普通、ダンピング分を計測し、それに対して100%の関税を追加徴税するのが普遍的と見られてきたが、その上、二倍近い税率を提示している。
つまり懲罰的関税である。
WTOはところで、「もはや死に体となった」と発言しているのが、強引に交渉を牽引した張本人のひとり、ミッキー・カンター(元USTR代表)だから、いまさら米国がWTOに提訴しても、どれほどの政治的効果があるのか、不明である。
政治的タイミングで見れば、トランプが「中国からの輸入品に一律45%を課税せよ」と獅子吼しており、鉄鋼城下町のピッツバーグなどでは一定の支持がある。

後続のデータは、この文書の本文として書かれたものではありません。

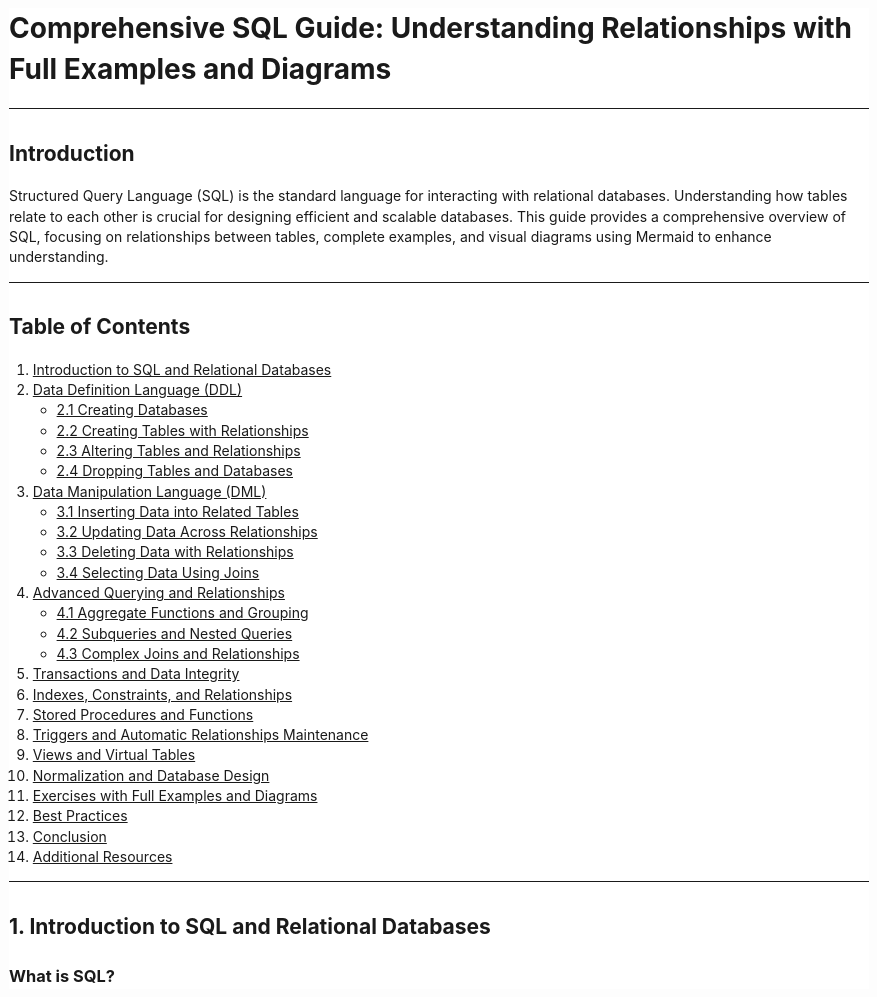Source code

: # Comprehensive SQL Guide: Understanding Relationships with Full Examples and Diagrams

---

## Introduction

Structured Query Language (SQL) is the standard language for interacting with relational databases. Understanding how tables relate to each other is crucial for designing efficient and scalable databases. This guide provides a comprehensive overview of SQL, focusing on relationships between tables, complete examples, and visual diagrams using Mermaid to enhance understanding.

---

## Table of Contents

1. [Introduction to SQL and Relational Databases](#1-introduction-to-sql-and-relational-databases)
2. [Data Definition Language (DDL)](#2-data-definition-language-ddl)
   - [2.1 Creating Databases](#21-creating-databases)
   - [2.2 Creating Tables with Relationships](#22-creating-tables-with-relationships)
   - [2.3 Altering Tables and Relationships](#23-altering-tables-and-relationships)
   - [2.4 Dropping Tables and Databases](#24-dropping-tables-and-databases)
3. [Data Manipulation Language (DML)](#3-data-manipulation-language-dml)
   - [3.1 Inserting Data into Related Tables](#31-inserting-data-into-related-tables)
   - [3.2 Updating Data Across Relationships](#32-updating-data-across-relationships)
   - [3.3 Deleting Data with Relationships](#33-deleting-data-with-relationships)
   - [3.4 Selecting Data Using Joins](#34-selecting-data-using-joins)
4. [Advanced Querying and Relationships](#4-advanced-querying-and-relationships)
   - [4.1 Aggregate Functions and Grouping](#41-aggregate-functions-and-grouping)
   - [4.2 Subqueries and Nested Queries](#42-subqueries-and-nested-queries)
   - [4.3 Complex Joins and Relationships](#43-complex-joins-and-relationships)
5. [Transactions and Data Integrity](#5-transactions-and-data-integrity)
6. [Indexes, Constraints, and Relationships](#6-indexes-constraints-and-relationships)
7. [Stored Procedures and Functions](#7-stored-procedures-and-functions)
8. [Triggers and Automatic Relationships Maintenance](#8-triggers-and-automatic-relationships-maintenance)
9. [Views and Virtual Tables](#9-views-and-virtual-tables)
10. [Normalization and Database Design](#10-normalization-and-database-design)
11. [Exercises with Full Examples and Diagrams](#11-exercises-with-full-examples-and-diagrams)
12. [Best Practices](#12-best-practices)
13. [Conclusion](#13-conclusion)
14. [Additional Resources](#14-additional-resources)

---

## 1. Introduction to SQL and Relational Databases

### What is SQL?
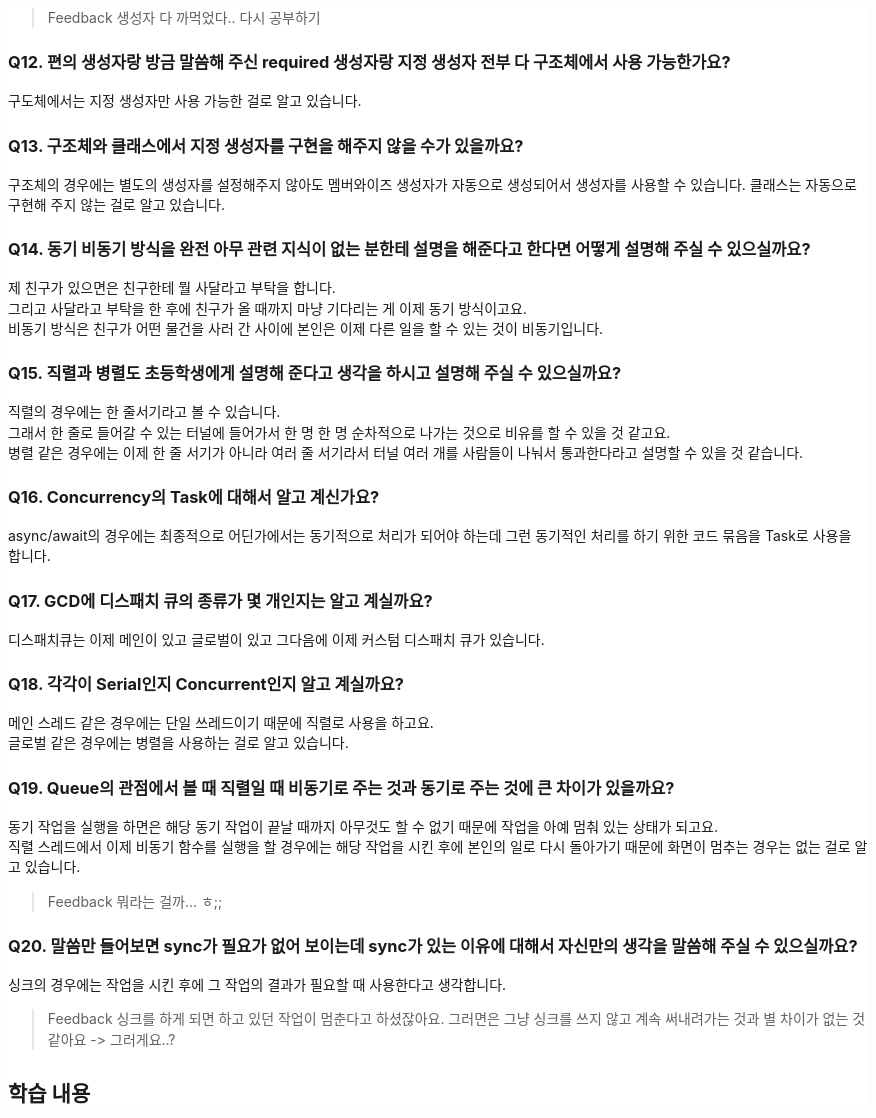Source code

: > Feedback
> 생성자 다 까먹었다.. 다시 공부하기

### Q12. 편의 생성자랑 방금 말씀해 주신 required 생성자랑 지정 생성자 전부 다 구조체에서 사용 가능한가요?
구도체에서는 지정 생성자만 사용 가능한 걸로 알고 있습니다.

### Q13. 구조체와 클래스에서 지정 생성자를 구현을 해주지 않을 수가 있을까요?
구조체의 경우에는 별도의 생성자를 설정해주지 않아도 멤버와이즈 생성자가 자동으로 생성되어서 생성자를 사용할 수 있습니다.
클래스는 자동으로 구현해 주지 않는 걸로 알고 있습니다.

### Q14. 동기 비동기 방식을 완전 아무 관련 지식이 없는 분한테 설명을 해준다고 한다면 어떻게 설명해 주실 수 있으실까요?
제 친구가 있으면은 친구한테 뭘 사달라고 부탁을 합니다.  
그리고 사달라고 부탁을 한 후에 친구가 올 때까지 마냥 기다리는 게 이제 동기 방식이고요.  
비동기 방식은 친구가 어떤 물건을 사러 간 사이에 본인은 이제 다른 일을 할 수 있는 것이 비동기입니다.

### Q15. 직렬과 병렬도 초등학생에게 설명해 준다고 생각을 하시고 설명해 주실 수 있으실까요?
직렬의 경우에는 한 줄서기라고 볼 수 있습니다.  
그래서 한 줄로 들어갈 수 있는 터널에 들어가서 한 명 한 명 순차적으로 나가는 것으로 비유를 할 수 있을 것 같고요.  
병렬 같은 경우에는 이제 한 줄 서기가 아니라 여러 줄 서기라서 터널 여러 개를 사람들이 나눠서 통과한다라고 설명할 수 있을 것 같습니다.

### Q16. Concurrency의 Task에 대해서 알고 계신가요?
async/await의 경우에는 최종적으로 어딘가에서는 동기적으로 처리가 되어야 하는데 그런 동기적인 처리를 하기 위한 코드 묶음을 Task로 사용을 합니다.

### Q17. GCD에 디스패치 큐의 종류가 몇 개인지는 알고 계실까요?
디스패치큐는 이제 메인이 있고 글로벌이 있고 그다음에 이제 커스텀 디스패치 큐가 있습니다.

### Q18. 각각이 Serial인지 Concurrent인지 알고 계실까요?
메인 스레드 같은 경우에는 단일 쓰레드이기 때문에 직렬로 사용을 하고요.  
글로벌 같은 경우에는 병렬을 사용하는 걸로 알고 있습니다.

### Q19. Queue의 관점에서 볼 때 직렬일 때 비동기로 주는 것과 동기로 주는 것에 큰 차이가 있을까요?
동기 작업을 실행을 하면은 해당 동기 작업이 끝날 때까지 아무것도 할 수 없기 때문에 작업을 아예 멈춰 있는 상태가 되고요.  
직렬 스레드에서 이제 비동기 함수를 실행을 할 경우에는 해당 작업을 시킨 후에 본인의 일로 다시 돌아가기 때문에 화면이 멈추는 경우는 없는 걸로 알고 있습니다.

> Feedback
> 뭐라는 걸까... ㅎ;;

### Q20. 말씀만 들어보면 sync가 필요가 없어 보이는데 sync가 있는 이유에 대해서 자신만의 생각을 말씀해 주실 수 있으실까요?
싱크의 경우에는 작업을 시킨 후에 그 작업의 결과가 필요할 때 사용한다고 생각합니다.

> Feedback
> 싱크를 하게 되면 하고 있던 작업이 멈춘다고 하셨잖아요.
> 그러면은 그냥 싱크를 쓰지 않고 계속 써내려가는 것과 별 차이가 없는 것 같아요
> -> 그러게요..?


## 학습 내용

オバマ政権としては、この状態を軽視するわけにはいかないというわけだろう。
ともかく中国の設備投資過剰、そして鉄鋼、板ガラス、アルミなどの過剰在庫処分のため、WTOに違反を平気で猛烈なダンピング輸出をしており、世界の鉄鋼メーカー、加工企業などが、猛烈な損害を被り、日本でも四基ほど高炉がとまった。
韓国ではポスコが倒産寸前、インドのタタ財閥の鉄鋼部門は苦境に陥り、ベトナムでは鉄鋼商社が倒産している。
中国の洪水のようなダンピング輸出に対して、米国がようやく反撃を開始したことは、これからの成り行きに注視せざるを得ないだろう。